A fast heuristic to optimize time-space tradeoff for large models
Keywords: Recomputation, Gradient checkpointing, Memory reduction, Computational graph optimization
TL;DR: A heuristic that runs in seconds and can reduce memory required for training by 73% with extra 18% computation on average
Abstract: Training large-scale neural networks is heavily constrained by GPU memory. In order to circumvent this limitation, gradient checkpointing, or recomputation is a powerful technique. There is active research in this area with methods such as Checkmake or Moccasin. However, both Checkmate and Moccasin rely on mixed integer linear programming or constraint programming, resulting in limited scalability due to their exponentially large search space.
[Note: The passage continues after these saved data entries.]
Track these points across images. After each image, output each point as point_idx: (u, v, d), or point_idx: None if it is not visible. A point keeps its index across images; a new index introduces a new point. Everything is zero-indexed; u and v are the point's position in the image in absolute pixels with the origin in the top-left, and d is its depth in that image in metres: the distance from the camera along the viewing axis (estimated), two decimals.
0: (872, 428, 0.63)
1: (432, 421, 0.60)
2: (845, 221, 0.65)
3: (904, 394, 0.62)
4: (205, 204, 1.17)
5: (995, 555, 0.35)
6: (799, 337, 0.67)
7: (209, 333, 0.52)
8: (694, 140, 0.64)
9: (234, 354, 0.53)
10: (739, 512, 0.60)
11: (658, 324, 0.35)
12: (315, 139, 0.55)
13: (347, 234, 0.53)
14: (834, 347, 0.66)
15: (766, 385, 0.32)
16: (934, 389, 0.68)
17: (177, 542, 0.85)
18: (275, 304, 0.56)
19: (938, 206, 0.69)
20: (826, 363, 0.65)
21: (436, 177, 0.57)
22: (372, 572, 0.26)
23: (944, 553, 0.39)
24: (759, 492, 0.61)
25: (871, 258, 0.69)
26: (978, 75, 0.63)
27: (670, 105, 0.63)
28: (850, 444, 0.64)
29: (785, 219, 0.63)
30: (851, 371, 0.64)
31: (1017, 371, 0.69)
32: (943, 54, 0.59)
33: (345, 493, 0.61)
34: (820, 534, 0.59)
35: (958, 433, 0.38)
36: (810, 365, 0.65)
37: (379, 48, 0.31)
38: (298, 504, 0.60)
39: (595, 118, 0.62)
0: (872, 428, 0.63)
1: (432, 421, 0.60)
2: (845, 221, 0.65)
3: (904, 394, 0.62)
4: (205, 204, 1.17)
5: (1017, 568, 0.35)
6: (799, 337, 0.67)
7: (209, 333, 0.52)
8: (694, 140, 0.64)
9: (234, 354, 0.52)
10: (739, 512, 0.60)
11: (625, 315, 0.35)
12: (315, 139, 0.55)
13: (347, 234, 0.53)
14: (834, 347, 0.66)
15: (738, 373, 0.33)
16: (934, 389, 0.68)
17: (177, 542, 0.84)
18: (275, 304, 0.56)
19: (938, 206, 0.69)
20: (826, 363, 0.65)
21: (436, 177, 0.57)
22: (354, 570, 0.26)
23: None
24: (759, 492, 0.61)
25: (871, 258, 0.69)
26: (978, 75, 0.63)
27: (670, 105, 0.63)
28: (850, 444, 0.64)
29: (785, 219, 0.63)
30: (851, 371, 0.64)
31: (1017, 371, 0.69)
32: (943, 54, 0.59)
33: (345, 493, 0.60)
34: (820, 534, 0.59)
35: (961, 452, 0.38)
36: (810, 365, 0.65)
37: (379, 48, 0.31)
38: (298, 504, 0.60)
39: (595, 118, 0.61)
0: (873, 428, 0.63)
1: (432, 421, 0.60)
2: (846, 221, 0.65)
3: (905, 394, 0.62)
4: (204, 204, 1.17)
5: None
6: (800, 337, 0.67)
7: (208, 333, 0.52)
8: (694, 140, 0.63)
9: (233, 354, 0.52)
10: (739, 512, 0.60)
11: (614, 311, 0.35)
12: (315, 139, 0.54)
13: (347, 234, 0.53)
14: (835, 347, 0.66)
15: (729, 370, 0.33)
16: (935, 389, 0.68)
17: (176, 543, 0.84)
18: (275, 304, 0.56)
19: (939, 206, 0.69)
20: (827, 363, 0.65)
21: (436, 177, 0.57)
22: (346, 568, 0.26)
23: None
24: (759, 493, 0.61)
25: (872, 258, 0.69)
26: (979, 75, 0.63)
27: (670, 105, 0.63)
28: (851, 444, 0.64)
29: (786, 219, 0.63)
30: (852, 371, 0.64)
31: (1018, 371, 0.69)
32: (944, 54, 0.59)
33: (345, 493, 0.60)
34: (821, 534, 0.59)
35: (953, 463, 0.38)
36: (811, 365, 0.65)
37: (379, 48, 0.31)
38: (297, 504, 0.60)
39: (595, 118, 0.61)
This paper proposes a novel algorithm for recomputation (FastSA) based on a simulated annealing heuristic that achieves comparable or even better solutions than state-of-the-art alternatives. FastSA can optimize computational graphs with thousands of nodes within 3 to 30 seconds, several orders of magnitude faster than current solutions. We applied FastSA to PyTorch models and verified its effectiveness through popular large vision and text models, including recent language models with the transformer architecture. The results demonstrate significant memory reductions by 73% with extra 18% computational overheads on average. Our experiments demonstrate the practicality and effectiveness of our recomputation algorithm, further highlighting its potential for wide application in various deep learning domains.
Submission Number: 4514